• Témoignage d'un homme bleu

    • homme bleuJe ne sais pas mon âge. Je suis né dans le désert du Sahara, sans papiers. Je suis né dans un campement de Nomades Touaregs, entre Tombouctou et Gao, au nord du Mali. J’ai été le gardien des dromadaires, chèvres, moutons et vaches de mon père. Aujourd’hui j’étudie la gestion à l’université de Montpellier. Je suis célibataire. Je défends les bergers touaregs. Je suis musulman. Sans fanatisme.

    • Quel beau turban !

    • C’est fait en fine toile de coton. Cela permet de couvrir le visage, dans le désert, et de continuer à voir et respirer...

    • C’est d’un bleu très particulier.

    • Nous, les Touaregs, sommes appelées “les hommes bleus” pour cela. Le tissu déteint un peu et notre peau prend cette couleur bleutée.

    • Comment obtenez-vous cette couleur ?

    • Avec une plante appelée indigo mélangée à d’autres pigments naturels. Pour les Touaregs, le bleu est la couleur du monde.

    • Pourquoi ?

    • C’est la couleur dominante : celle du ciel, de nos tentes...

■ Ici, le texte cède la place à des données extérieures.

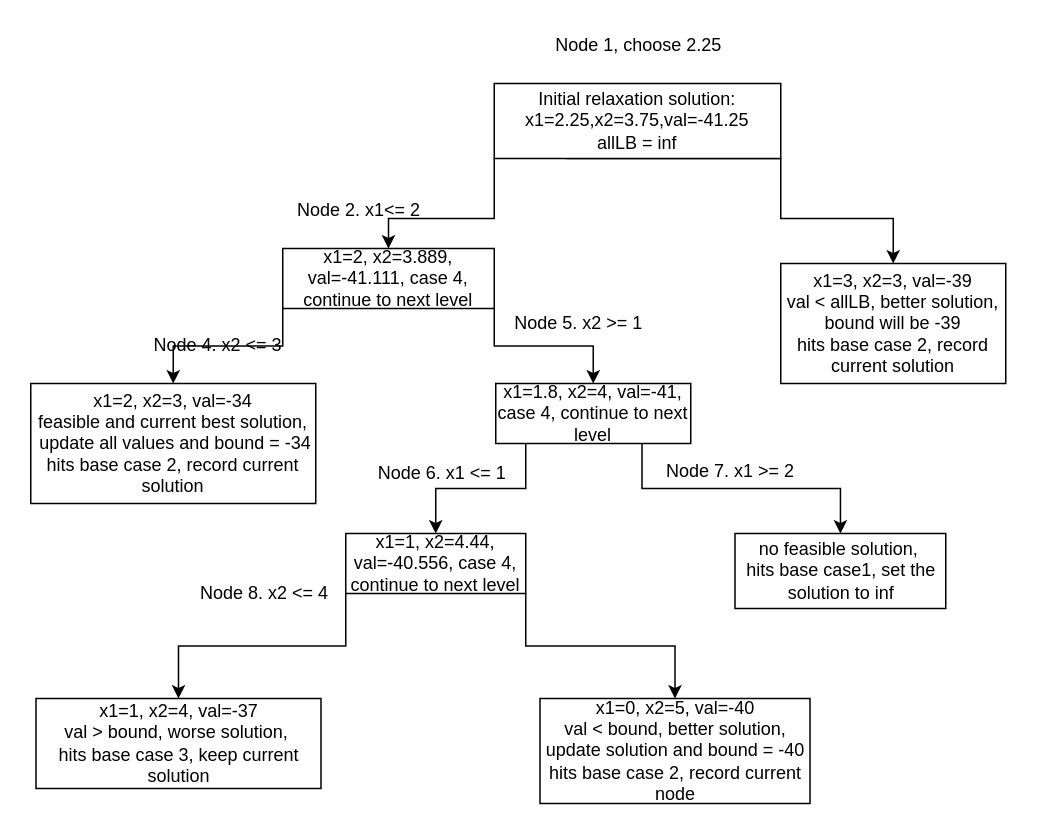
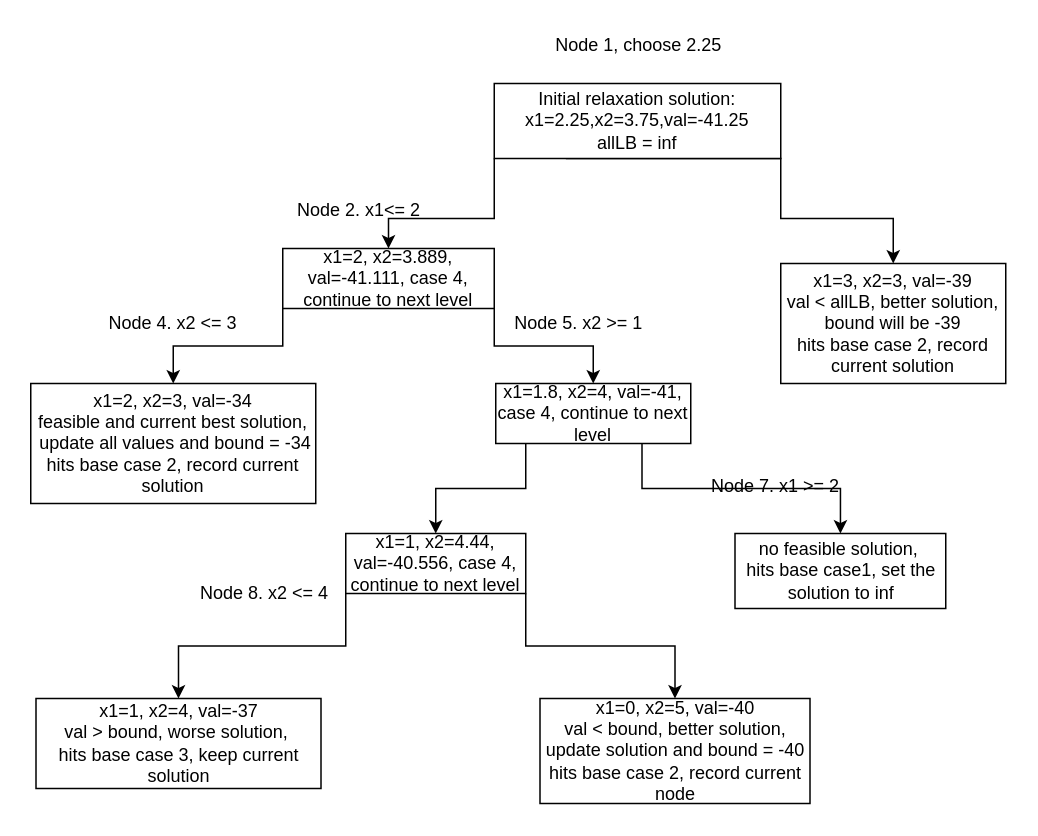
  <mxCell id="0" />
  <mxCell id="1" parent="0" />
  <mxCell id="2" style="edgeStyle=orthogonalEdgeStyle;rounded=0;orthogonalLoop=1;jettySize=auto;html=1;exitX=0;exitY=1;exitDx=0;exitDy=0;entryX=0.5;entryY=0;entryDx=0;entryDy=0;" parent="1" source="4" target="8" edge="1"><mxGeometry relative="1" as="geometry"><mxPoint x="259" y="155" as="targetPoint" /><Array as="points"><mxPoint x="329" y="145" /><mxPoint x="259" y="145" /></Array></mxGeometry></mxCell>
  <mxCell id="3" style="edgeStyle=orthogonalEdgeStyle;rounded=0;orthogonalLoop=1;jettySize=auto;html=1;exitX=0.25;exitY=1;exitDx=0;exitDy=0;entryX=0.5;entryY=0;entryDx=0;entryDy=0;" parent="1" source="4" target="25" edge="1"><mxGeometry relative="1" as="geometry"><Array as="points"><mxPoint x="520" y="105" /><mxPoint x="520" y="145" /><mxPoint x="595" y="145" /></Array></mxGeometry></mxCell>
  <mxCell id="4" value="Initial relaxation solution:&lt;br&gt;x1=2.25,x2=3.75,val=-41.25&lt;br&gt;allLB = inf" style="rounded=0;whiteSpace=wrap;html=1;" parent="1" vertex="1"><mxGeometry x="329" y="55" width="191" height="50" as="geometry" /></mxCell>
  <mxCell id="5" value="Node 2. x1&amp;lt;= 2" style="text;html=1;strokeColor=none;fillColor=none;align=center;verticalAlign=middle;whiteSpace=wrap;rounded=0;" parent="1" vertex="1"><mxGeometry x="193.5" y="130" width="90" height="20" as="geometry" /></mxCell>
  <mxCell id="6" style="edgeStyle=orthogonalEdgeStyle;rounded=0;orthogonalLoop=1;jettySize=auto;html=1;exitX=0;exitY=1;exitDx=0;exitDy=0;entryX=0.5;entryY=0;entryDx=0;entryDy=0;" parent="1" source="8" target="9" edge="1"><mxGeometry relative="1" as="geometry" /></mxCell>
  <mxCell id="7" style="edgeStyle=orthogonalEdgeStyle;rounded=0;orthogonalLoop=1;jettySize=auto;html=1;exitX=1;exitY=1;exitDx=0;exitDy=0;entryX=0.5;entryY=0;entryDx=0;entryDy=0;" parent="1" source="8" target="13" edge="1"><mxGeometry relative="1" as="geometry" /></mxCell>
  <mxCell id="8" value="x1=2, x2=3.889, val=-41.111, case 4, continue to next level" style="rounded=0;whiteSpace=wrap;html=1;" parent="1" vertex="1"><mxGeometry x="188" y="165" width="141" height="40" as="geometry" /></mxCell>
  <mxCell id="9" value="&lt;span&gt;x1=2, x2=3, val=-34&lt;br&gt;feasible and current best solution,&lt;br&gt;&amp;nbsp;update all values and bound = -34&lt;br&gt;hits base case 2, record current solution&lt;br&gt;&lt;/span&gt;" style="rounded=0;whiteSpace=wrap;html=1;" parent="1" vertex="1"><mxGeometry x="20" y="255" width="190" height="80" as="geometry" /></mxCell>
- <mxCell id="10" value="Node 4. x2 &amp;lt;= 3" style="text;html=1;strokeColor=none;fillColor=none;align=center;verticalAlign=middle;whiteSpace=wrap;rounded=0;" parent="1" vertex="1"><mxGeometry x="95" y="220" width="100" height="20" as="geometry" /></mxCell>
+ <mxCell id="10" value="Node 4. x2 &amp;lt;= 3" style="text;html=1;strokeColor=none;fillColor=none;align=center;verticalAlign=middle;whiteSpace=wrap;rounded=0;" parent="1" vertex="1"><mxGeometry x="65" y="205" width="100" height="20" as="geometry" /></mxCell>
  <mxCell id="11" value="" style="edgeStyle=orthogonalEdgeStyle;rounded=0;orthogonalLoop=1;jettySize=auto;html=1;entryX=0.5;entryY=0;entryDx=0;entryDy=0;exitX=0;exitY=1;exitDx=0;exitDy=0;" parent="1" source="13" target="17" edge="1"><mxGeometry relative="1" as="geometry"><mxPoint x="380" y="295" as="sourcePoint" /><mxPoint x="395" y="365" as="targetPoint" /><Array as="points"><mxPoint x="350" y="285" /><mxPoint x="350" y="325" /><mxPoint x="290" y="325" /></Array></mxGeometry></mxCell>
  <mxCell id="12" style="edgeStyle=orthogonalEdgeStyle;rounded=0;orthogonalLoop=1;jettySize=auto;html=1;exitX=0.75;exitY=1;exitDx=0;exitDy=0;" parent="1" source="13" target="22" edge="1"><mxGeometry relative="1" as="geometry" /></mxCell>
  <mxCell id="13" value="&lt;span&gt;x1=1.8, x2=4, val=-41,&lt;br&gt;case 4, continue to next level&lt;br&gt;&lt;/span&gt;" style="rounded=0;whiteSpace=wrap;html=1;" parent="1" vertex="1"><mxGeometry x="330" y="255" width="130" height="40" as="geometry" /></mxCell>
  <mxCell id="14" value="Node 5. x2 &amp;gt;= 1" style="text;html=1;strokeColor=none;fillColor=none;align=center;verticalAlign=middle;whiteSpace=wrap;rounded=0;" parent="1" vertex="1"><mxGeometry x="340" y="205" width="91" height="20" as="geometry" /></mxCell>
  <mxCell id="15" style="edgeStyle=orthogonalEdgeStyle;rounded=0;orthogonalLoop=1;jettySize=auto;html=1;exitX=0;exitY=1;exitDx=0;exitDy=0;entryX=0.5;entryY=0;entryDx=0;entryDy=0;" parent="1" source="17" target="19" edge="1"><mxGeometry relative="1" as="geometry" /></mxCell>
  <mxCell id="16" style="edgeStyle=orthogonalEdgeStyle;rounded=0;orthogonalLoop=1;jettySize=auto;html=1;exitX=1;exitY=1;exitDx=0;exitDy=0;entryX=0.5;entryY=0;entryDx=0;entryDy=0;" edge="1" parent="1" source="17" target="21"><mxGeometry relative="1" as="geometry" /></mxCell>
  <mxCell id="17" value="&lt;span&gt;x1=1, x2=4.44, val=-40.556,&amp;nbsp;&lt;/span&gt;case 4, continue to next level" style="rounded=0;whiteSpace=wrap;html=1;" parent="1" vertex="1"><mxGeometry x="230" y="355" width="120" height="40" as="geometry" /></mxCell>
- <mxCell id="18" value="Node 6. x1 &amp;lt;= 1" style="text;html=1;strokeColor=none;fillColor=none;align=center;verticalAlign=middle;whiteSpace=wrap;rounded=0;" parent="1" vertex="1"><mxGeometry x="249" y="305" width="91" height="20" as="geometry" /></mxCell>
  <mxCell id="19" value="&lt;span&gt;x1=1, x2=4, val=-37&lt;br&gt;val &amp;gt; bound, worse solution,&amp;nbsp;&lt;br&gt;hits base case 3,&amp;nbsp;&lt;/span&gt;keep current solution&lt;span&gt;&lt;br&gt;&lt;/span&gt;" style="rounded=0;whiteSpace=wrap;html=1;" parent="1" vertex="1"><mxGeometry x="23.5" y="465" width="190" height="60" as="geometry" /></mxCell>
  <mxCell id="20" value="Node 8. x2 &amp;lt;= 4" style="text;html=1;strokeColor=none;fillColor=none;align=center;verticalAlign=middle;whiteSpace=wrap;rounded=0;" parent="1" vertex="1"><mxGeometry x="130" y="385" width="92" height="20" as="geometry" /></mxCell>
  <mxCell id="21" value="&lt;span&gt;x1=0, x2=5, val=-40&lt;/span&gt;&lt;br&gt;&lt;span&gt;val &amp;lt; bound, better solution, update solution and bound = -40&lt;/span&gt;&lt;br&gt;&lt;span&gt;hits base case 2,&amp;nbsp;&lt;/span&gt;record current node" style="rounded=0;whiteSpace=wrap;html=1;" parent="1" vertex="1"><mxGeometry x="359.5" y="465" width="180" height="70" as="geometry" /></mxCell>
  <mxCell id="22" value="no feasible solution,&amp;nbsp;&lt;br&gt;hits base case1, set the solution to inf" style="rounded=0;whiteSpace=wrap;html=1;" parent="1" vertex="1"><mxGeometry x="489.5" y="355" width="140.5" height="50" as="geometry" /></mxCell>
- <mxCell id="23" value="&lt;span style=&quot;font-family: &amp;#34;helvetica&amp;#34; ; font-size: 12px ; font-style: normal ; font-weight: 400 ; letter-spacing: normal ; text-align: center ; text-indent: 0px ; text-transform: none ; word-spacing: 0px ; float: none ; display: inline&quot;&gt;Node 7. x1 &amp;gt;= 2&lt;/span&gt;" style="text;whiteSpace=wrap;html=1;" parent="1" vertex="1"><mxGeometry x="442" y="300" width="100" height="30" as="geometry" /></mxCell>
+ <mxCell id="23" value="&lt;span style=&quot;font-family: &amp;#34;helvetica&amp;#34; ; font-size: 12px ; font-style: normal ; font-weight: 400 ; letter-spacing: normal ; text-align: center ; text-indent: 0px ; text-transform: none ; word-spacing: 0px ; float: none ; display: inline&quot;&gt;Node 7. x1 &amp;gt;= 2&lt;/span&gt;" style="text;whiteSpace=wrap;html=1;" parent="1" vertex="1"><mxGeometry x="472" y="310" width="100" height="30" as="geometry" /></mxCell>
  <mxCell id="24" style="edgeStyle=orthogonalEdgeStyle;rounded=0;orthogonalLoop=1;jettySize=auto;html=1;exitX=0.5;exitY=1;exitDx=0;exitDy=0;" parent="1" source="21" target="21" edge="1"><mxGeometry relative="1" as="geometry" /></mxCell>
  <mxCell id="25" value="&lt;span&gt;x1=3, x2=3, val=-39&lt;/span&gt;&lt;br&gt;&lt;span&gt;val &amp;lt; allLB, better solution, bound will be -39&lt;/span&gt;&lt;br&gt;&lt;span&gt;hits base case 2,&amp;nbsp;&lt;/span&gt;&lt;span&gt;record current solution&lt;/span&gt;" style="rounded=0;whiteSpace=wrap;html=1;" parent="1" vertex="1"><mxGeometry x="520" y="175" width="150" height="80" as="geometry" /></mxCell>
  <mxCell id="26" value="Node 1, choose 2.25" style="text;html=1;align=center;verticalAlign=middle;resizable=0;points=[];autosize=1;" vertex="1" parent="1"><mxGeometry x="359.5" y="20" width="130" height="20" as="geometry" /></mxCell>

    • Qui sont les Touaregs ?

    • Touareg signifie “abandonnés”, parce que nous sommes un peuple de nomades du désert très ancien. Nous sommes solitaires et orgueilleux. On nous appelle aussi “les seigneurs du désert”. Notre ethnie est Amasigh (Berbère), et notre alphabet est Tifinagh.

    • Vous êtes nombreux ?

    • Trois millions environ. Et la majorité reste nomade. Mais la population diminue. Est-il besoin qu’un peuple disparaisse pour qu’on sache qu’il a existé ? Disait un sage... Je lutte pour préserver mon peuple.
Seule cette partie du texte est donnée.